§ Task item:
Find the line containing "after changing its post-processor." in the records below. Copy exactly that line and each one after it, ending at the line containing "Then we know", and nothing more.

(Beginning of Data in this exercise)

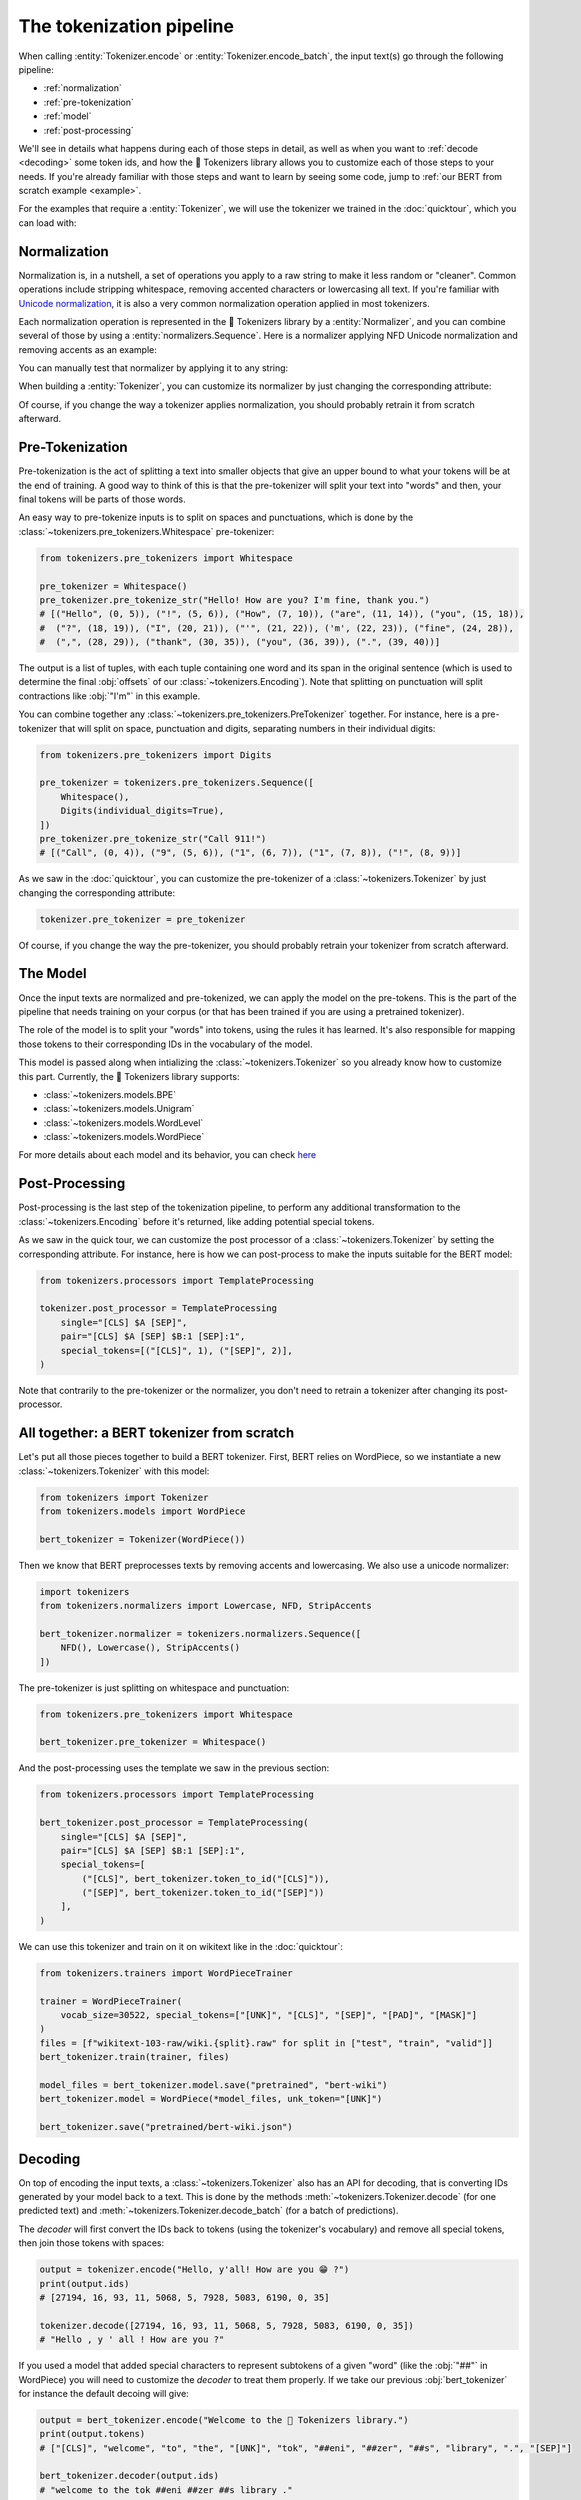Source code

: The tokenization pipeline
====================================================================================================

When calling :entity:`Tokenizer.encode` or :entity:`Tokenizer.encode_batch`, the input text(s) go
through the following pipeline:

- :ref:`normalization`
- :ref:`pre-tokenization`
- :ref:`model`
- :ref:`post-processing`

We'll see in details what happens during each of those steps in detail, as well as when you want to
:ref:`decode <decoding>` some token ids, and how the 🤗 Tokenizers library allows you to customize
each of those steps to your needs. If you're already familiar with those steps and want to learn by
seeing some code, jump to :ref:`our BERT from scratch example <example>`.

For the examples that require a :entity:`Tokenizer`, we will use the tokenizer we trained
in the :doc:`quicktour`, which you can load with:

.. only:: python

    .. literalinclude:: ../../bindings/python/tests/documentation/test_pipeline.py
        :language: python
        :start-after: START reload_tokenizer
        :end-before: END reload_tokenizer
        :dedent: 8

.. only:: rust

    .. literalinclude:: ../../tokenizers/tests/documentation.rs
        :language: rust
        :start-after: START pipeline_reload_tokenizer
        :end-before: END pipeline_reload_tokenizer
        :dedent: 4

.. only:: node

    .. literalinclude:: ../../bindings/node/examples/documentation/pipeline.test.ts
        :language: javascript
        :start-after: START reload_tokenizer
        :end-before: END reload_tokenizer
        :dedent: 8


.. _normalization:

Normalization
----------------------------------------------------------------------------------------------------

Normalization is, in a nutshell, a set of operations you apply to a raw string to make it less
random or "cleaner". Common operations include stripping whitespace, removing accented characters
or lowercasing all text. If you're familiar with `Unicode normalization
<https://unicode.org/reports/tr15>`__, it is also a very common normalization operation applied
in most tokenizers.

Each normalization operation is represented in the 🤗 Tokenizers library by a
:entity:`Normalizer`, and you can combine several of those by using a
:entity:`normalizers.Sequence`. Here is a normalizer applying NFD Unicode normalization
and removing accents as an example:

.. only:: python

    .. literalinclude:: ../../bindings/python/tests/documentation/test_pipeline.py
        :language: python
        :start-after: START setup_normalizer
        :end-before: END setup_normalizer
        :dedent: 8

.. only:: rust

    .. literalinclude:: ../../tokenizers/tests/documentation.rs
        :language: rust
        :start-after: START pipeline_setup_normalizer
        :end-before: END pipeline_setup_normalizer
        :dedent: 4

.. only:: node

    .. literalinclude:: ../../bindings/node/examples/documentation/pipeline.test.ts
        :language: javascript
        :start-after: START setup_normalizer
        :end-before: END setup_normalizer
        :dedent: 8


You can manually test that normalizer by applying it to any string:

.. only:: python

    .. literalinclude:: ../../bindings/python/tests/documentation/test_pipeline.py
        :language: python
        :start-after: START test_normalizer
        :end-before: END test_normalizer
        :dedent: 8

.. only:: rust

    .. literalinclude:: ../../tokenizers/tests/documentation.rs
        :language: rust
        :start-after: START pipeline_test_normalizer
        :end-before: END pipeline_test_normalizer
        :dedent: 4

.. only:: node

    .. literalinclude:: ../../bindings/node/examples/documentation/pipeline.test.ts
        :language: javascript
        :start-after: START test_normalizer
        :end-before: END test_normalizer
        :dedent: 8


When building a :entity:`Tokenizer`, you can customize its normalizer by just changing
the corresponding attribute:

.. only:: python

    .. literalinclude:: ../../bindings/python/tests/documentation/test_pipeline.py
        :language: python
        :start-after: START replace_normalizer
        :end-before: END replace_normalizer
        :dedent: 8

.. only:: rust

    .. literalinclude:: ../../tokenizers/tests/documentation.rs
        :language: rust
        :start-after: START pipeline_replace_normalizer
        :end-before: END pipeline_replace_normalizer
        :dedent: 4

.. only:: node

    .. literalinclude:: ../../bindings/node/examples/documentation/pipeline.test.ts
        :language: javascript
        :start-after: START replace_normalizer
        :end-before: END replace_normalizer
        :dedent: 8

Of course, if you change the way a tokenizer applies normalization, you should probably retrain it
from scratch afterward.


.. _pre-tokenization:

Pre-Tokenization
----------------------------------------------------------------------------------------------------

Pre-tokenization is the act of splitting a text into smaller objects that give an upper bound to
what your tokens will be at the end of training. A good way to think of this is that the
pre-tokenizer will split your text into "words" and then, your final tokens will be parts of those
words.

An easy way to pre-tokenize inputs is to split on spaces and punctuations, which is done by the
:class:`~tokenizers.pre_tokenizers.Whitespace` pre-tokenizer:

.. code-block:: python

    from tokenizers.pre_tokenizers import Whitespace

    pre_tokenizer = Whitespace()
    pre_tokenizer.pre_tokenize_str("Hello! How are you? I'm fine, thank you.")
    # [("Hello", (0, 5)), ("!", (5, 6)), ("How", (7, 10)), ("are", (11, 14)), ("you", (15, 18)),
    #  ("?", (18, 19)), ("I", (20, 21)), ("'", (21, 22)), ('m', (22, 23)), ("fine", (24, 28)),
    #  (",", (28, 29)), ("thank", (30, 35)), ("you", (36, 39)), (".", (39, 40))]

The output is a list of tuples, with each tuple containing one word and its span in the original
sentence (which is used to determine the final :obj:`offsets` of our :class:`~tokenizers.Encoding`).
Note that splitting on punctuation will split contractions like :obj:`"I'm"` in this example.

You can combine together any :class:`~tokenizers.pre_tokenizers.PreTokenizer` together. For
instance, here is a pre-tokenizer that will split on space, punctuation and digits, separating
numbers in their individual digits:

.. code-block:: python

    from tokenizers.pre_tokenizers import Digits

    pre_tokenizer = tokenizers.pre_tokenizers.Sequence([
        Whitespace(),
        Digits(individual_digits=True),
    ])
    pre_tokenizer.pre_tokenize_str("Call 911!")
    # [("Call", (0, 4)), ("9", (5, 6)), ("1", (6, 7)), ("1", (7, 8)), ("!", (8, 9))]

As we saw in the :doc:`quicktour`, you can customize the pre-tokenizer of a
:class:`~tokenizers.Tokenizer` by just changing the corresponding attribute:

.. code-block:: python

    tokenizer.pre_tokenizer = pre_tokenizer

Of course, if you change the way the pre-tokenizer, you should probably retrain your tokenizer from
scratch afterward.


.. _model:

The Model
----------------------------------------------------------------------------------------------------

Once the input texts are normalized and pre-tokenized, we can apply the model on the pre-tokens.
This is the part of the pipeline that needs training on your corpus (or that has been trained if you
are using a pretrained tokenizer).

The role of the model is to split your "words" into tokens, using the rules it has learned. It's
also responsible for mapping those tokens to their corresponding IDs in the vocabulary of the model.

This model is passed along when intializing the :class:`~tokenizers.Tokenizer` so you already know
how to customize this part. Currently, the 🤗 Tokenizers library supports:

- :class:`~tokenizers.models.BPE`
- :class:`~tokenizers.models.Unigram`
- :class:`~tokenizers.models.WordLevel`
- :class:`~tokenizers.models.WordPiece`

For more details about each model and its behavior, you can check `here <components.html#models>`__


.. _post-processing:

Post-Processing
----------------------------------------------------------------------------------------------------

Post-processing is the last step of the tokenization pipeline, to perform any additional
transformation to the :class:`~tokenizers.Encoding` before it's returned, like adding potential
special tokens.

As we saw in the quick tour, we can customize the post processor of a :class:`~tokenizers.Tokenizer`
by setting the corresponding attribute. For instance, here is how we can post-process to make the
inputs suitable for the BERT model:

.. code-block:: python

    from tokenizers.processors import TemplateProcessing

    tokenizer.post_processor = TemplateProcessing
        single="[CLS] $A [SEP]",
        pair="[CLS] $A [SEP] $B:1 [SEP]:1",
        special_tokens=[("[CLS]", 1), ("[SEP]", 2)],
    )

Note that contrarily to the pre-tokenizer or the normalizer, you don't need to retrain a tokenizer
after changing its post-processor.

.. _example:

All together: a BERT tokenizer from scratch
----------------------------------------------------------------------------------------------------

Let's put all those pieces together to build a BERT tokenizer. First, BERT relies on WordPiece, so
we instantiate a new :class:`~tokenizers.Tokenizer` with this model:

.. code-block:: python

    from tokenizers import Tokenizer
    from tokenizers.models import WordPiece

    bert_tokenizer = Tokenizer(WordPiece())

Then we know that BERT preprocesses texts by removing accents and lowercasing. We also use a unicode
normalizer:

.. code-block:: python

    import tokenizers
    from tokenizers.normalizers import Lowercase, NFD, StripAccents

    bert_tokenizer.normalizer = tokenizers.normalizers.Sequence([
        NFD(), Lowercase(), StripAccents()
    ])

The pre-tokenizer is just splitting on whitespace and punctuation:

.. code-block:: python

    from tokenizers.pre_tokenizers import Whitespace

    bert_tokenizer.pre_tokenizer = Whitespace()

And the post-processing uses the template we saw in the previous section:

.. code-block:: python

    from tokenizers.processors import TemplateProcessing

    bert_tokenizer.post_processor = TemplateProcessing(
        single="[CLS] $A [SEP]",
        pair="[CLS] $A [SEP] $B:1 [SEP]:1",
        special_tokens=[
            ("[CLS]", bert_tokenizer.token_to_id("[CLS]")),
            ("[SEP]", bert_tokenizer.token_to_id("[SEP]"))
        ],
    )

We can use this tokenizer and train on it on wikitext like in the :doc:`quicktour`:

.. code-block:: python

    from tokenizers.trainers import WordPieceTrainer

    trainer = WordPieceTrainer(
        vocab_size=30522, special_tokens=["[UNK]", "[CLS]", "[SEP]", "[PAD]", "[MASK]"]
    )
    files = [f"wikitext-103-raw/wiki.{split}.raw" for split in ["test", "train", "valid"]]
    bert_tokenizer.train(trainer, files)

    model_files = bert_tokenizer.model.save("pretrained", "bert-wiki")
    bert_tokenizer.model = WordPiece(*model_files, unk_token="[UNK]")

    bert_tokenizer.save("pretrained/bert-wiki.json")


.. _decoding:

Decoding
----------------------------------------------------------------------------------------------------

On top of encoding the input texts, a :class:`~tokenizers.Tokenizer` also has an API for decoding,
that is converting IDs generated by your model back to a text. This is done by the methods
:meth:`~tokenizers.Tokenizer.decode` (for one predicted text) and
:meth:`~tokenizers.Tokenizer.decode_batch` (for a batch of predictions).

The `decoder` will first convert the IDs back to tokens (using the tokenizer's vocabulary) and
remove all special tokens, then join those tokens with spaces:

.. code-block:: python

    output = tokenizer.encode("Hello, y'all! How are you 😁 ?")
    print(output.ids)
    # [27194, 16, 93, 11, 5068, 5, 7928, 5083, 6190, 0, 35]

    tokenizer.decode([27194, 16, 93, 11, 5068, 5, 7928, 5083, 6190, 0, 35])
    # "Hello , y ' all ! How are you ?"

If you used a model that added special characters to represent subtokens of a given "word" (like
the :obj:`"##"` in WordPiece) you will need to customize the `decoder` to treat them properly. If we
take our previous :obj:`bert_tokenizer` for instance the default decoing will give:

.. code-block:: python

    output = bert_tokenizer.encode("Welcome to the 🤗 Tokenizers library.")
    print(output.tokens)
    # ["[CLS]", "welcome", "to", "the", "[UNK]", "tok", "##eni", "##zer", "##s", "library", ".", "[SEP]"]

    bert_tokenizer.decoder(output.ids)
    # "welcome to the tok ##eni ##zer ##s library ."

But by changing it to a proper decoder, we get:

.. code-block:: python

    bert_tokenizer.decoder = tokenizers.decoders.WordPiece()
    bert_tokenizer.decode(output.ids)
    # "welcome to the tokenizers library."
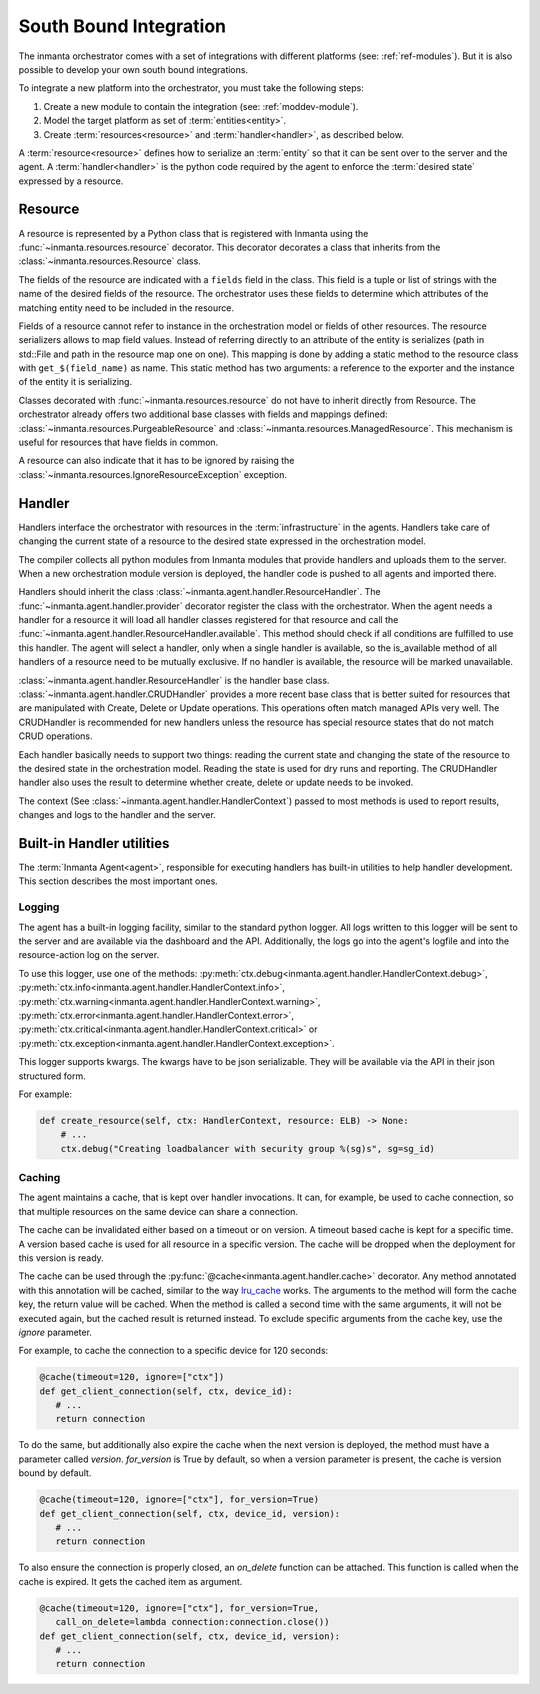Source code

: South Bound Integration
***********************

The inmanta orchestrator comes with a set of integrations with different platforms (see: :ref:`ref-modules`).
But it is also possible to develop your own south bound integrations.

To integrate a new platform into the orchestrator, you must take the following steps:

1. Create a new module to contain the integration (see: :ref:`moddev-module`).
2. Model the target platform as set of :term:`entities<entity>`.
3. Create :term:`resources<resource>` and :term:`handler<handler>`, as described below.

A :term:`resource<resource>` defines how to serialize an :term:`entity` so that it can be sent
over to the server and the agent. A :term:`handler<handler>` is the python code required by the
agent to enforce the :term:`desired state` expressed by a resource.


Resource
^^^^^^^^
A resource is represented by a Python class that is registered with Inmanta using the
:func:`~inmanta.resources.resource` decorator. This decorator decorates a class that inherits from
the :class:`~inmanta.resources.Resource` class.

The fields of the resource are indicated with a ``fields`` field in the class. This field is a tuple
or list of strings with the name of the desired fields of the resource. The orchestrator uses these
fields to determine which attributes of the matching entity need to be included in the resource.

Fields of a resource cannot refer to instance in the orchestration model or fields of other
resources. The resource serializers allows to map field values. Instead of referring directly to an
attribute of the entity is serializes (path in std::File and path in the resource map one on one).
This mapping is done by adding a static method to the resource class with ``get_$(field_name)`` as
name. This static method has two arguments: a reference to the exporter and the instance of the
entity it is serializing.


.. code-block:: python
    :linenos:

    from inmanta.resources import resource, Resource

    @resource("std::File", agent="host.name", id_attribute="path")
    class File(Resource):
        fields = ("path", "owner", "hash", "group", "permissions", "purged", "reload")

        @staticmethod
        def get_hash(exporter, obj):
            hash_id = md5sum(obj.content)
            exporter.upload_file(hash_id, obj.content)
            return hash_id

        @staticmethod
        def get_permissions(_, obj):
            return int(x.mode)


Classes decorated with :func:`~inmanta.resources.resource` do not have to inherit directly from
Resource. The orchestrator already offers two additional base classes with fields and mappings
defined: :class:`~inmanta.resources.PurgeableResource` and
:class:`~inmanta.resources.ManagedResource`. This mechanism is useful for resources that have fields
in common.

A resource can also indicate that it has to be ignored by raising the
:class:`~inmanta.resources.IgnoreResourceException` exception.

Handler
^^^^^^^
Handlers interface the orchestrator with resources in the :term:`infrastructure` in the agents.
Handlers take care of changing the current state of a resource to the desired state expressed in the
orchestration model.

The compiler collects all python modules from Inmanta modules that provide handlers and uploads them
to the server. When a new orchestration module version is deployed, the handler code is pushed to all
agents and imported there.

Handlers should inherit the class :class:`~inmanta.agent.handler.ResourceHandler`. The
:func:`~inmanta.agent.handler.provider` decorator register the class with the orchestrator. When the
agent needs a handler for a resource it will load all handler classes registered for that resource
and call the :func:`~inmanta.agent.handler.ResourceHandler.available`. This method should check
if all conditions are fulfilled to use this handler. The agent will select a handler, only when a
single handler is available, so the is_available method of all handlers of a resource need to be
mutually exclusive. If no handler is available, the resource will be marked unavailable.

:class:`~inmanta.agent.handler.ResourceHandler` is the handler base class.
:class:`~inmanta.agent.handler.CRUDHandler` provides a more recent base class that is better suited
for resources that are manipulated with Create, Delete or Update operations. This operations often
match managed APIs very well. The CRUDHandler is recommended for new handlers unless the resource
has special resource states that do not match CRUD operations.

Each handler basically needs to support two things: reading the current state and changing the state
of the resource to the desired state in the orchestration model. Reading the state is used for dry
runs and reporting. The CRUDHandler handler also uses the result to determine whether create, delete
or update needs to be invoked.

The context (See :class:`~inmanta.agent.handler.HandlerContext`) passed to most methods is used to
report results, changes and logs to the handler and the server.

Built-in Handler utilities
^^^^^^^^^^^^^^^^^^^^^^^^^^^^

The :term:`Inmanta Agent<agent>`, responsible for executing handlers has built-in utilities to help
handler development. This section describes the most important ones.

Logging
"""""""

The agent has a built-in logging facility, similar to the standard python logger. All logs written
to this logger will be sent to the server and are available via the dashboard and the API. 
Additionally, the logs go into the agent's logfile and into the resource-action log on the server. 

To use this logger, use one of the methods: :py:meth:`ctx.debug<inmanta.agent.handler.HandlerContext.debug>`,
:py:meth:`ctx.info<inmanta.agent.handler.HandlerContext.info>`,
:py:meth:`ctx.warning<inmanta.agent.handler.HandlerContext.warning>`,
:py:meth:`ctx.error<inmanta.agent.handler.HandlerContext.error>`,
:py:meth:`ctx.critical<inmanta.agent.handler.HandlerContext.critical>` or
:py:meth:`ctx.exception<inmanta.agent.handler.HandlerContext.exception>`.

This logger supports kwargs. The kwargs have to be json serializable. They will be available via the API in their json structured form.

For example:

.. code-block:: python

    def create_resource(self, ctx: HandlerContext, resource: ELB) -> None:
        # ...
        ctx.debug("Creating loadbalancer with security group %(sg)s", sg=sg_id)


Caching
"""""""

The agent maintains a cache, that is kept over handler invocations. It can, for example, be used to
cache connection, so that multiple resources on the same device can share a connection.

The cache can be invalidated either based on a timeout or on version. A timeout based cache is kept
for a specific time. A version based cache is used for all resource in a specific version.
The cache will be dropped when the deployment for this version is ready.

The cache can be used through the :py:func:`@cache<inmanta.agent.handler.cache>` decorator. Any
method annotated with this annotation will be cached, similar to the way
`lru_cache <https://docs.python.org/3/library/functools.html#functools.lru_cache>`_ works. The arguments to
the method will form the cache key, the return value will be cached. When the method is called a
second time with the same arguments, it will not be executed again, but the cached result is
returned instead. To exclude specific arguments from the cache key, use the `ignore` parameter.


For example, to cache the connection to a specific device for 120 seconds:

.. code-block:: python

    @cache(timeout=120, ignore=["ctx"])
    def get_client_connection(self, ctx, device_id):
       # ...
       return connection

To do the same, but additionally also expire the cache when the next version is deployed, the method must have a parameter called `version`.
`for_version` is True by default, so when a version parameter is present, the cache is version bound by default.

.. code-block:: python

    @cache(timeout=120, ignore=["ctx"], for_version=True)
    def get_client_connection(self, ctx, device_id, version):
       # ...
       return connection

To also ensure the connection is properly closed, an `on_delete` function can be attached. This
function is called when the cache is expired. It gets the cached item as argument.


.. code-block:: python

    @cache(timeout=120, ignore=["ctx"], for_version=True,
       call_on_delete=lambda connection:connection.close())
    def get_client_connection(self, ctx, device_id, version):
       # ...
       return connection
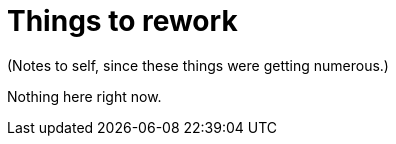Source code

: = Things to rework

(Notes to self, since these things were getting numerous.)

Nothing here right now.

(End of Data in this exercise)

§ Expected answer:
after changing its post-processor.

.. _example:

All together: a BERT tokenizer from scratch
----------------------------------------------------------------------------------------------------

Let's put all those pieces together to build a BERT tokenizer. First, BERT relies on WordPiece, so
we instantiate a new :class:`~tokenizers.Tokenizer` with this model:

.. code-block:: python

    from tokenizers import Tokenizer
    from tokenizers.models import WordPiece

    bert_tokenizer = Tokenizer(WordPiece())

Then we know that BERT preprocesses texts by removing accents and lowercasing. We also use a unicode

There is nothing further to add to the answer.